AISB opportunities Bulletin Item
Postdoctoral position in mathematical logic, Utrecht, THE NETHERLANDS
Postdoc position in Mathematical Logic at Utrecht University, the Netherlands. A one year postdoc position in Mathematical Logic is available at the Department of Philosophy of Utrecht University in The Netherlands. The position is part of the research project "The power of constructive proofs", which is a five year project on proof theory and constructive mathematics, funded by the Netherlands Organisation for Scientific Research. Below is a description of the project. We are looking for a talented and dedicated researcher with a PhD in mathematics or computer science. The research carried out in the project belongs to the area of mathematical logic, and the applicant should have a background in this field. A background in proof theory or algebraic logic is highly recommended. The deadline for applications is May 1, 2014. For more information about the project and application procedure, please visit http://www.uu.nl/NL/Informatie/sollicitanten/Pages/Vacatures.aspx (Item "Postdoc position in Mathematical Logic") Description of the project: Constructive mathematics is the part of mathematics that is concerned with explicit constructions.
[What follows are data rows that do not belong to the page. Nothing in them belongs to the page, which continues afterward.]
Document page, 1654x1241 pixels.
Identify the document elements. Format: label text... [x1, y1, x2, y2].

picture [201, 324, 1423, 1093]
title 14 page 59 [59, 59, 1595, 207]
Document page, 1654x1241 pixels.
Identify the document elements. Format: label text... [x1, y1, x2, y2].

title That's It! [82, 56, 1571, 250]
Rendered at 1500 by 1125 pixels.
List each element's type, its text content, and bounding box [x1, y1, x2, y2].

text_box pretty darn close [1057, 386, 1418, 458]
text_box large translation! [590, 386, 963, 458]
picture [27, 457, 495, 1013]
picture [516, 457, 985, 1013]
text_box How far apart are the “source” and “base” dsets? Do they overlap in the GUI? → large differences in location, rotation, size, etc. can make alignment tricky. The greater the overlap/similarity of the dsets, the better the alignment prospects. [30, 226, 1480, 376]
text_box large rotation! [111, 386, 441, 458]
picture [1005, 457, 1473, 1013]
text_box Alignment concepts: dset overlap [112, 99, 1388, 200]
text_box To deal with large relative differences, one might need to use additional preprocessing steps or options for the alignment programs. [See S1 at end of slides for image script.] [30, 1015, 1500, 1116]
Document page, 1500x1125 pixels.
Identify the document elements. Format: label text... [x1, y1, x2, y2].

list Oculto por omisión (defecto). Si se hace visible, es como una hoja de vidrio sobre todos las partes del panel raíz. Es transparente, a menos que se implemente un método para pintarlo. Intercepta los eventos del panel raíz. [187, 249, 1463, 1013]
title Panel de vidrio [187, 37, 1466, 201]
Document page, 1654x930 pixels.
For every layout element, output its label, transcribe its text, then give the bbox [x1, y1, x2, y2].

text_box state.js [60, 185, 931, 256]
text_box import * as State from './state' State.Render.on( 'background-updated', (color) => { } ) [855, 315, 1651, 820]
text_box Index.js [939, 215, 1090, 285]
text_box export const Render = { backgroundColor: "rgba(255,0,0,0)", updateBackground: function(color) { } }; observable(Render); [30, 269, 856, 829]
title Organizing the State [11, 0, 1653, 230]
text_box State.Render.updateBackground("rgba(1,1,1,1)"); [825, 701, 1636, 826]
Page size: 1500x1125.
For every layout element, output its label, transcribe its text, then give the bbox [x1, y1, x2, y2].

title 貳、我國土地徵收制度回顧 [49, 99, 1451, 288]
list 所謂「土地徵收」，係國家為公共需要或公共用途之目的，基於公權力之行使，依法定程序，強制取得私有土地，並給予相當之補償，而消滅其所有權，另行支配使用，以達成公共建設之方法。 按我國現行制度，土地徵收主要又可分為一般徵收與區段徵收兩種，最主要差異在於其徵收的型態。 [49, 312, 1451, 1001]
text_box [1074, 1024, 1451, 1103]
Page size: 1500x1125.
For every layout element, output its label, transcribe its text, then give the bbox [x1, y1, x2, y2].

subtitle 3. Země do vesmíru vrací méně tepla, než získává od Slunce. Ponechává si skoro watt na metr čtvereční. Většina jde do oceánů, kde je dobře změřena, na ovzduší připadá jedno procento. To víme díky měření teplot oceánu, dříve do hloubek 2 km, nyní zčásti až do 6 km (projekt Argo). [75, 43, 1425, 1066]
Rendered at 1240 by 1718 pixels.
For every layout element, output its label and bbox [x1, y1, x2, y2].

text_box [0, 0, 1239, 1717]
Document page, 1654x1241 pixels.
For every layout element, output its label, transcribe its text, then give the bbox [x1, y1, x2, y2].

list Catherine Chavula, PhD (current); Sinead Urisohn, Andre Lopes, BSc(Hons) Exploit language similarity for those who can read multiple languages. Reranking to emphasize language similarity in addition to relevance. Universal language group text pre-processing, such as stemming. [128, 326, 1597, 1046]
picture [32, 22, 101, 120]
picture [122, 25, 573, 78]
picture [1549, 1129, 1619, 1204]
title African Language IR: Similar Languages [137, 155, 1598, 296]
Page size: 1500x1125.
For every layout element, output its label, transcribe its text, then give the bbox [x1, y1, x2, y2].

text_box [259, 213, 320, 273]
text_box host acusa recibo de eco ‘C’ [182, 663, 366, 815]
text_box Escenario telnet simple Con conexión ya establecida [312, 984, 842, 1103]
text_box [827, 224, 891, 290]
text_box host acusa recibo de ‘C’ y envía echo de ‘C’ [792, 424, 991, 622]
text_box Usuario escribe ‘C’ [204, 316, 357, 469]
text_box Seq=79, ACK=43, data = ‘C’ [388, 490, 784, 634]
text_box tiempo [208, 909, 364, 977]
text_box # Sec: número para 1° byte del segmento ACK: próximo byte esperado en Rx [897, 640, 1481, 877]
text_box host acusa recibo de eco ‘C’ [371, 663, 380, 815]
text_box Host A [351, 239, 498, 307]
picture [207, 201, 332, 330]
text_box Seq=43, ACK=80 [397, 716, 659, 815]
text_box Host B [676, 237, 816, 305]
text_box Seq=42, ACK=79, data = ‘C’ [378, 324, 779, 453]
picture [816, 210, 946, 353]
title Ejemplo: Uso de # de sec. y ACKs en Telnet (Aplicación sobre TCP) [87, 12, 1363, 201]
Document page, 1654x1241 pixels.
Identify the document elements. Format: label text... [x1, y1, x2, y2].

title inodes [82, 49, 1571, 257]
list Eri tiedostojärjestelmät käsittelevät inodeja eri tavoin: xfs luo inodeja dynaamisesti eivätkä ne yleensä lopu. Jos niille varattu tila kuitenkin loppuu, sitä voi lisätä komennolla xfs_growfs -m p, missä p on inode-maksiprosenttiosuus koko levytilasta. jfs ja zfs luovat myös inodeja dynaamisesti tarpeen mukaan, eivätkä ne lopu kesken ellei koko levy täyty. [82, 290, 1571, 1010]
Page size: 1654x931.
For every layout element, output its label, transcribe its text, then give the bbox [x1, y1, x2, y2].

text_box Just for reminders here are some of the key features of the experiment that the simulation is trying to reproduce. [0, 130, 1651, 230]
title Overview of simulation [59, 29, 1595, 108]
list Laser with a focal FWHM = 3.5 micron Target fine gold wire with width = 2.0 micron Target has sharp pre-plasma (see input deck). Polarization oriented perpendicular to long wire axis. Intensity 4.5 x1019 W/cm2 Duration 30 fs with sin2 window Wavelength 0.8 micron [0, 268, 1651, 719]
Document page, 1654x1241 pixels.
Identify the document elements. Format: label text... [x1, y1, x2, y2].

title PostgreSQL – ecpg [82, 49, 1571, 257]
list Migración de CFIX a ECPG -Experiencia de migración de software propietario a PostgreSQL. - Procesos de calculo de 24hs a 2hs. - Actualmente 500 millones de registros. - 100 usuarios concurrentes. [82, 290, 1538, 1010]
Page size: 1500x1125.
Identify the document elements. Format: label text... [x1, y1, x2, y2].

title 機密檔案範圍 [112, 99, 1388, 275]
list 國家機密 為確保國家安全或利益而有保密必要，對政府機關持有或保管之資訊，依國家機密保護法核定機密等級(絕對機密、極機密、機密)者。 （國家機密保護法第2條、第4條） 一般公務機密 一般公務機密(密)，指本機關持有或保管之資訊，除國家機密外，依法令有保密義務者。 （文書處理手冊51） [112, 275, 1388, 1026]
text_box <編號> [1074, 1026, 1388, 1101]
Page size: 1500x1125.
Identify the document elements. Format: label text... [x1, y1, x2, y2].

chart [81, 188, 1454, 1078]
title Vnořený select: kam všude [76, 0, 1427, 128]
Research in this area roughly falls into two categories: the development of mathematics according to constructive principles, and the study of constructive theories in general. This project falls in the second category. It focuses on the structure of constructive proofs. Constructive proofs appear everywhere in mathematics, and, because of their computational content, are increasingly relevant in this era of computing. The project aims to find and explain the characteristics of such proofs. It thus approaches constructive mathematics from the proof-theoretic point of view, and tries to establish which and in which way properties of proofs, such as for example skolemization and unification, change when moving from a classical to a constructive context. Thus this is a project in proof theory, with connections to various other areas in mathematical logic.